— BEGIN Document passage —

I am looking for a budget set of knives (notably a chef's knife, and paring knife), and wondered if anybody had a recommendation between the Kai Wasabi's or the Wuthof Classics?

Happy to have other suggestions from other manufacturers also.

Thanks!
Dan


----------



## benuser (Nov 18, 2010)

Not so sure a set is what one needs. Generally what's offered are a chef knife that's too short, a redundant slightly shorter other one and a few knives you will never use either. And a gross steeling rod as a premium. 
One can do almost everything with a good chef's knife. That's where the largest part of your already restrained budget should go to. So, what is the budget? 
About the Kai Wasabi: I've owned one and sharpened some others' a few years ago and it is probably the worst steel you may get. Big carbide clusters making decent sharpening almost impossible and leading to poor edge stability and breaking out. To be avoided at any price. 
The Wüsthof Classic are decent knives if you like the high tip and heavy handle. The profile is fine for very tall people rock chopping on far too low a board. Otherwise, the high tip can't be used without elevating your elbow above your shoulder.

— END Document passage —
— BEGIN Dataset entries —

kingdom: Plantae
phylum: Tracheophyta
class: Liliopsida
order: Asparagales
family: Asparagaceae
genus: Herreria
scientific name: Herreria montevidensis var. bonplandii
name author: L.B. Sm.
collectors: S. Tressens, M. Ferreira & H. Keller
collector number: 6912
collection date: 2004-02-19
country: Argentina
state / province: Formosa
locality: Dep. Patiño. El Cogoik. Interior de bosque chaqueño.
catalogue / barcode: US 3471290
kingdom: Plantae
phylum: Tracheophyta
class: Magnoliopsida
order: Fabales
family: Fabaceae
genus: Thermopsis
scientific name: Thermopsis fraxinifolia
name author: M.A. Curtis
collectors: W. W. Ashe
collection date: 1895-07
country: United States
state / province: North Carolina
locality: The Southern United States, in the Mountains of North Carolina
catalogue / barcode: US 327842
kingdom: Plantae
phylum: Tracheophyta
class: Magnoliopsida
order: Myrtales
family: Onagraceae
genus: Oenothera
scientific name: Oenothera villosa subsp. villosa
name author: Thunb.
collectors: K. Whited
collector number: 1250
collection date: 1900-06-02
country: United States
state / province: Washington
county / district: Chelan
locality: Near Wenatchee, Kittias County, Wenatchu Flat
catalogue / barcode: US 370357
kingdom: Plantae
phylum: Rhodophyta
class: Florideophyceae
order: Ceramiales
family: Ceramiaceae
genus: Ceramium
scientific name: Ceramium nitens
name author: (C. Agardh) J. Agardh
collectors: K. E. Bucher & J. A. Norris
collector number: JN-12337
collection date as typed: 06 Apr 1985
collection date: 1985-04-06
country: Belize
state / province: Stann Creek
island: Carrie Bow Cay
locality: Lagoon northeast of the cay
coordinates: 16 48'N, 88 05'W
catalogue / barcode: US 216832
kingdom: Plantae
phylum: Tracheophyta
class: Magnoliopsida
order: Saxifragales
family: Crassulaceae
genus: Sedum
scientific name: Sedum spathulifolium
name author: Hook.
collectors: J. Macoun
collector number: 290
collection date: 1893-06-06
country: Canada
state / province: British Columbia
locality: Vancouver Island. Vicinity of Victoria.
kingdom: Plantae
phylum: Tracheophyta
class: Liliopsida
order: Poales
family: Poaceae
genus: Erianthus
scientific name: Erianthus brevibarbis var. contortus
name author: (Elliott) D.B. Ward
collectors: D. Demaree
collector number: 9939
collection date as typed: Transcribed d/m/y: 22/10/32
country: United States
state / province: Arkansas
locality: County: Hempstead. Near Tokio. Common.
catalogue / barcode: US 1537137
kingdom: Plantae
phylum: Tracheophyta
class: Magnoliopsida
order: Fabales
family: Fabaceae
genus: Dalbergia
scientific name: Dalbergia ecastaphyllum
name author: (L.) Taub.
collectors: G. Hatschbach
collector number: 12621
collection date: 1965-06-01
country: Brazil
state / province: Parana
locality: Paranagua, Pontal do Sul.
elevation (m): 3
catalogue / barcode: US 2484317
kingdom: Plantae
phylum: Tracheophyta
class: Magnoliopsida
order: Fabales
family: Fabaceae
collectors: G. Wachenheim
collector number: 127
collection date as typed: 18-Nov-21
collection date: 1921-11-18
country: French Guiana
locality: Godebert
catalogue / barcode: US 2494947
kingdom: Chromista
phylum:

— END Dataset entries —

◆ **Problem A**: In the knife thread, rewrite the portion that begins at the words "I am looking" and ends after "the Wuthof Classics?", replacing "paring knife" with "utility knife".
◆ **Problem B**:
Answer these questions from the knife thread:
(i) Which two knife lines does the original poster ask about?
(ii) What does benuser say sets usually include as a premium?
(iii) According to benuser, what makes decent sharpening of the Kai Wasabi almost impossible?
◆ **Problem C**: Continue the knife thread from its last sentence.

◆ **Exercise output A**:
I am looking for a budget set of knives (notably a chef's knife, and utility knife), and wondered if anybody had a recommendation between the Kai Wasabi's or the Wuthof Classics?

◆ **Exercise output B**:
(i) The Kai Wasabi and the Wüsthof Classic.
(ii) A gross steeling rod.
(iii) Big carbide clusters.

◆ **Exercise output C**:
Most come with a fat fingerguard that hinders sharpening. An exception is the 4581, formerly known as Le Cordon Bleu. It's a bit lighter, balance point is neutral, tip is lower and has no fingerguard. The 23cm is a good option if you don't pay the full price. 
The Wüsthof I've seen since their automated sharpening didn't come properly deburred out of the box. Besides, it comes with an edge that type of steel doesn't hold. 
How do you maintain your knives so far?


----------



## veganhunter (Feb 26, 2017)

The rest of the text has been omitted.